On a Change of View

We’ve arrived in Prague after several months in London, stayed a couple of nights in the flat and are now driving west along Radlicka to the cottage.

This road is ugly. It’s too wide to cross safely, pedestrians use the infrequent traffic lights; a quick check is essential before braving the tram tracks, trams hold no mercy; cars speed towards the tunnel under Strahov.

Behind us are family and London, ahead is the Bohemian countryside. The present is this wide road with its hotels, no trees, a bus station, train tracks and sun beating down on the emptiness. It would be a good road for tanks.

We’ve just left the flat in Ostrovskeho. This is where Ales’ grandparents lived before the Bolshevics took over in 1948 and the State claimed the building with its cinema downstairs. We are surrounded by demolition squads and an ever-expanding construction site.

We first came to the flat twenty three years ago and the view from the windows hasn’t changed. Until now. Workmen, diggers, cranes, hover over the land behind the bus station, constructing a vast development Smichov City.

They are building on the land where soldiers, the Vlasovci, camped in 1945. The men were recovering after helping the Czech Resistance fight the Germans.

The view from this flat at that time was fixed in a watercolour by Ales’ mother, Marta. We’ve hung it beside the sitting room windows but I took it down to check what if anything of the view was left. Her watercolour has only buildings. The houses she painted along Nadrazni on the other side from the bus station, parallel to Radlicka, still look the same.

The soldiers followed General Vlasov and seem more real now that the news is full of war; Russian troops trying to eliminate someone else’s country and refugees trying to find safety. There is nothing in her picture of the exhausted soldiers. Vlasov sounds rather like Prigozhin. He had an eventful war, changed sides, was with the Germans and then swapped, setting up the Russian Liberation Army. Many of his soldiers were Soviet prisoners who faced the sadism of the Nazis. His Vlasovci ended up in Prague to fight with the Czech Uprising. He and his men wanted to escape to the West but most of those who did reach the Americans were handed back and ended up being executed by the Soviets.

Ales’ mother said she would stand at the window and watch. She was about to be pregnant with Ales, or was already. She conceived him that May as she saw the arrival of those men who had saved Prague, saw them camped opposite on the waste ground, waiting.
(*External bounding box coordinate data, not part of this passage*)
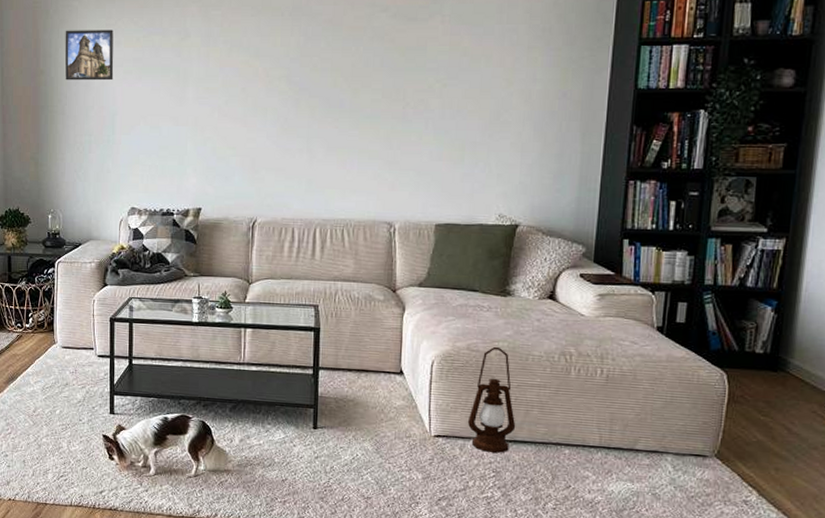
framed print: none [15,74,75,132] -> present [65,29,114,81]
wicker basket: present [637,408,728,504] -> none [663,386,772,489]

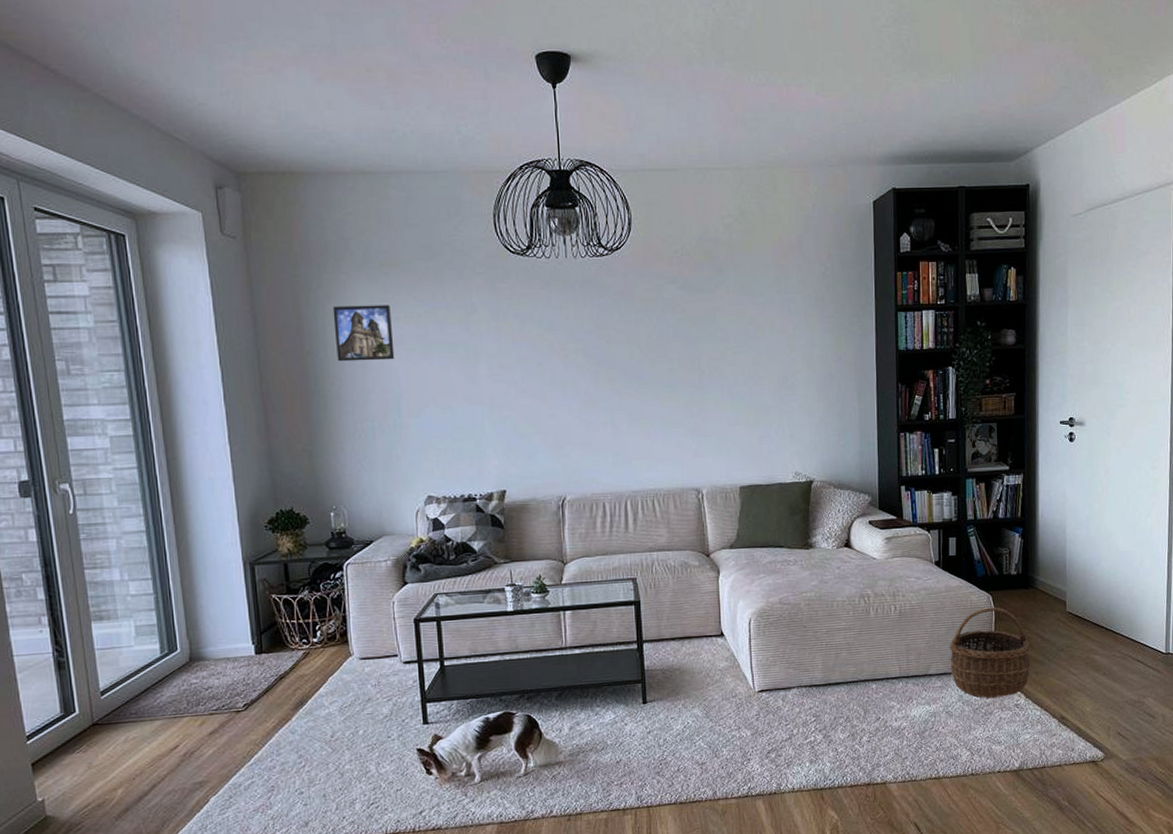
lantern: present [467,346,516,453] -> none [786,597,829,699]
wicker basket: none [663,386,772,489] -> present [948,607,1031,699]

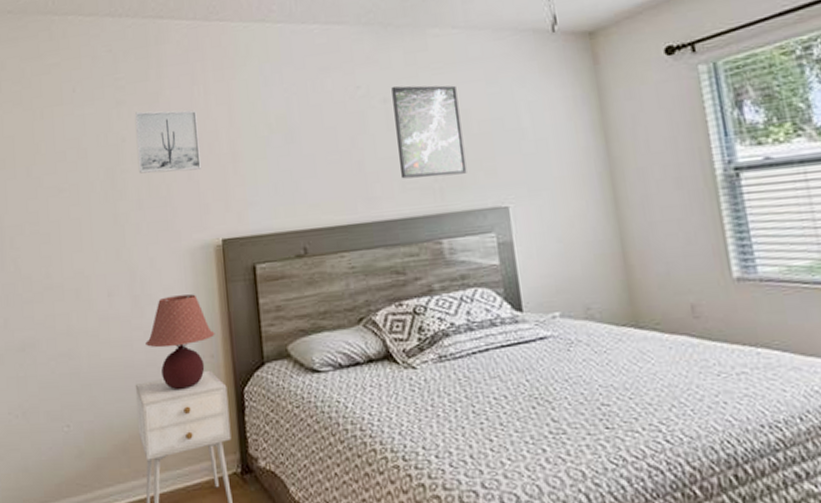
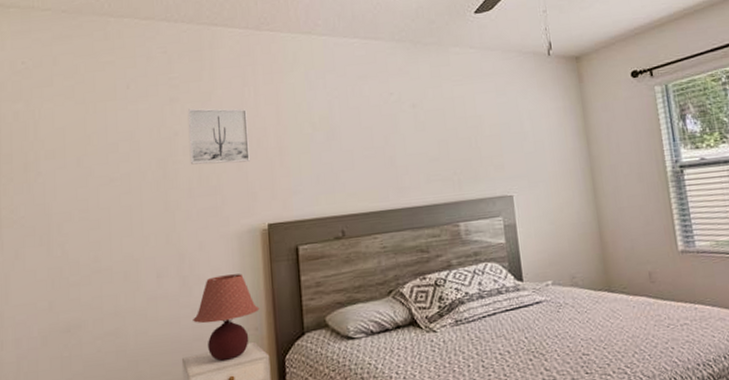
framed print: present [391,85,467,179] -> none [419,94,480,172]

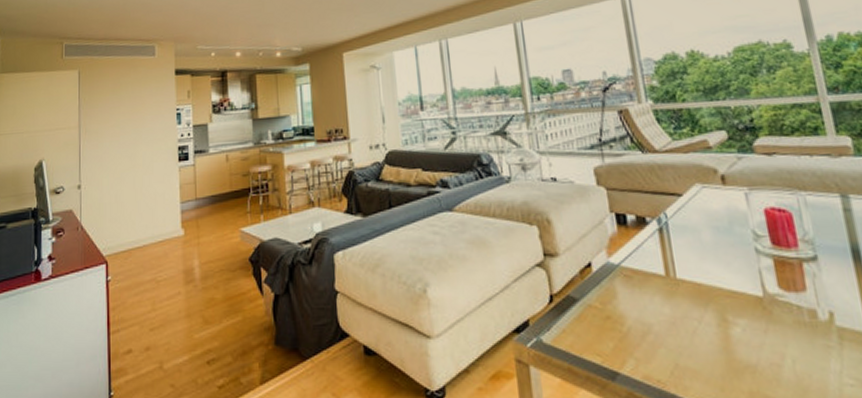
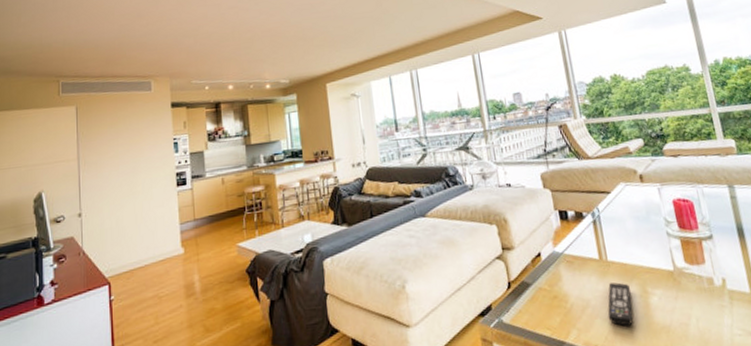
remote control: none [674,306,708,361] -> present [608,282,633,326]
They lived – Vladimir, Marta, their two small daughters – on the fifth floor. Marta worked in the cinema, in the box office and she painted the posters.

The view from the flat has been the same since I first witnessed it. Except the drunks – the men hauling scrap, stripping copper, sharing beer, arguing – now prop their amputations, bandaged limbs, against a bench opposite Sushi Central, near El Mundo.

The government prescribes austerity. Pensions are frozen. Was she painting that view in May? Did she look out at the exhausted soldiers while you settled in her womb, got a grip, took a tight hold? Did she decide then that if you were a boy they’d name you after her brother? Hadn’t she just heard that he’d died in Ravensbruck?

Those soldiers were mainly Ukrainians. Prague is now full of Ukranians and not just the war-wounded, apparently they are one in seven of the population. There are complaints from the locals about poverty and the price of bread and cost of health care, refugees getting privileged treatment. But to complain or be ambivalent might be risky. It is a criminal offence to be sympathetic, let alone pro-Putin.

We are driving along Radlicka and will turn towards the motorway. Was this the same road the soldiers took to reclaim Prague? The construction site is demolishing the train station, the bus station, all evidence of those soldiers. War brings change and destruction and it has to be covered up. The name of this road resembles the Czech word radlice whichrefers to the part of a plough that digs down and rotates the earth.

We are driving to the cottage and will listen to the radio and Ales will shell walnuts from last Autumn. And the news will be of tragedy. This time we’re with the Germans and are helping the Ukrainians. The Russians are the enemy. Roads in Prague have been renamed, statues of Russian generals removed.

In 1945 Russia claimed they had conquered Prague, but the first troops to join the Czech resistance and succeed in getting rid of the Germans were the men Marta watched from her window.

The new President, Pavel, likes NATO, the present head of NATO has just warned the Russians that they can’t win a nuclear war. That’s good.

The government has announced tax rises and is sending tanks to Zelensky. The people don’t seem convinced; many of the refugees have serious needs, some have TB. Many are homeless, their children need schools. They need help. But how long for?

When we return we’ll put Marta’s watercolour back on the wall. Do not go carelessly, they say. Keep it simple, remember who is the enemy. One view is going, others have almost gone.